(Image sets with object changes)
####
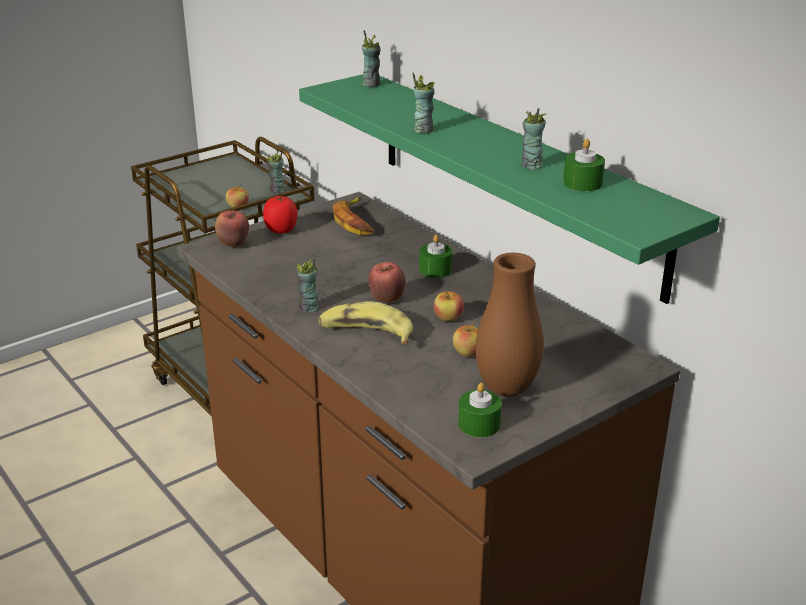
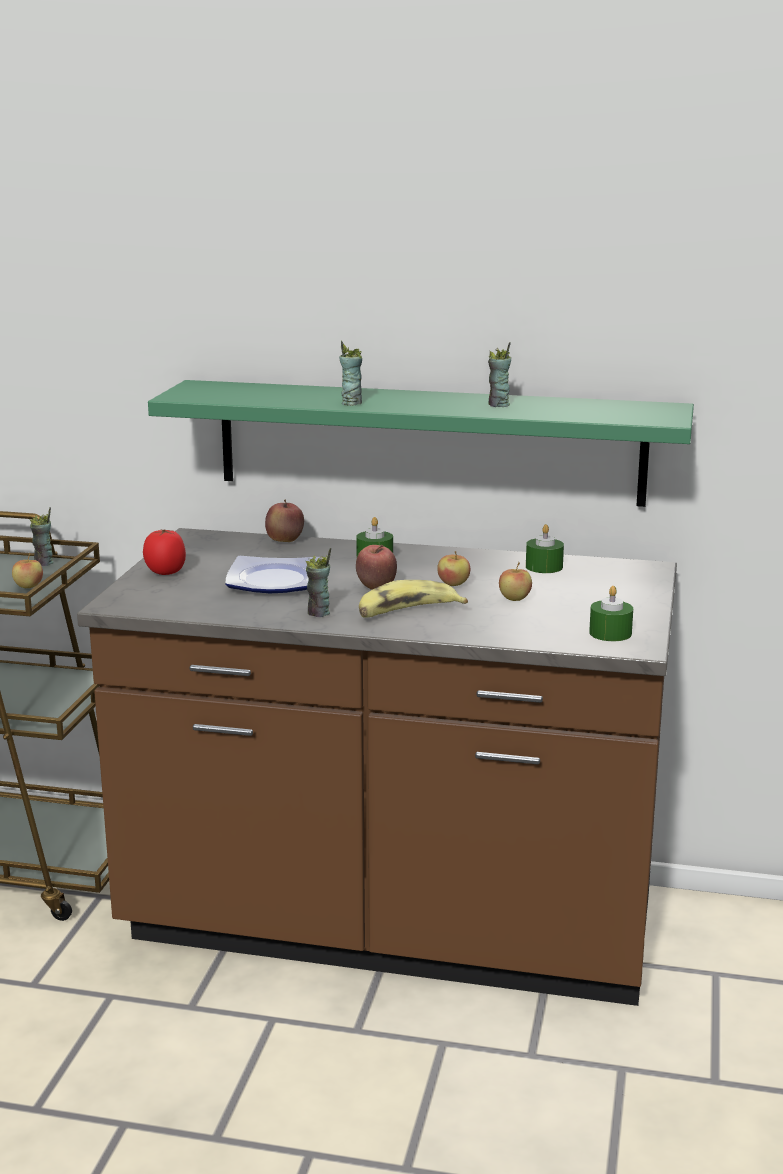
camera: 40 degrees left, 10 degrees down
(233, 244) = (138, 594): apple -> apple (285, 541)
(332, 266) = (276, 582): none -> plate
(355, 222) = (227, 548): banana -> none
(371, 84) = (213, 386): cup -> none
(506, 389) = (586, 608): brown vase -> none
(582, 183) = (562, 406): green candle -> green candle (544, 567)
####
▸ **Directions**
In the records above, copy exactly the lines from the one that contains "(233, 244) = (138, 594): apple" through the last, and nothing else.

▸ **Result**
(233, 244) = (138, 594): apple -> apple (285, 541)
(332, 266) = (276, 582): none -> plate
(355, 222) = (227, 548): banana -> none
(371, 84) = (213, 386): cup -> none
(506, 389) = (586, 608): brown vase -> none
(582, 183) = (562, 406): green candle -> green candle (544, 567)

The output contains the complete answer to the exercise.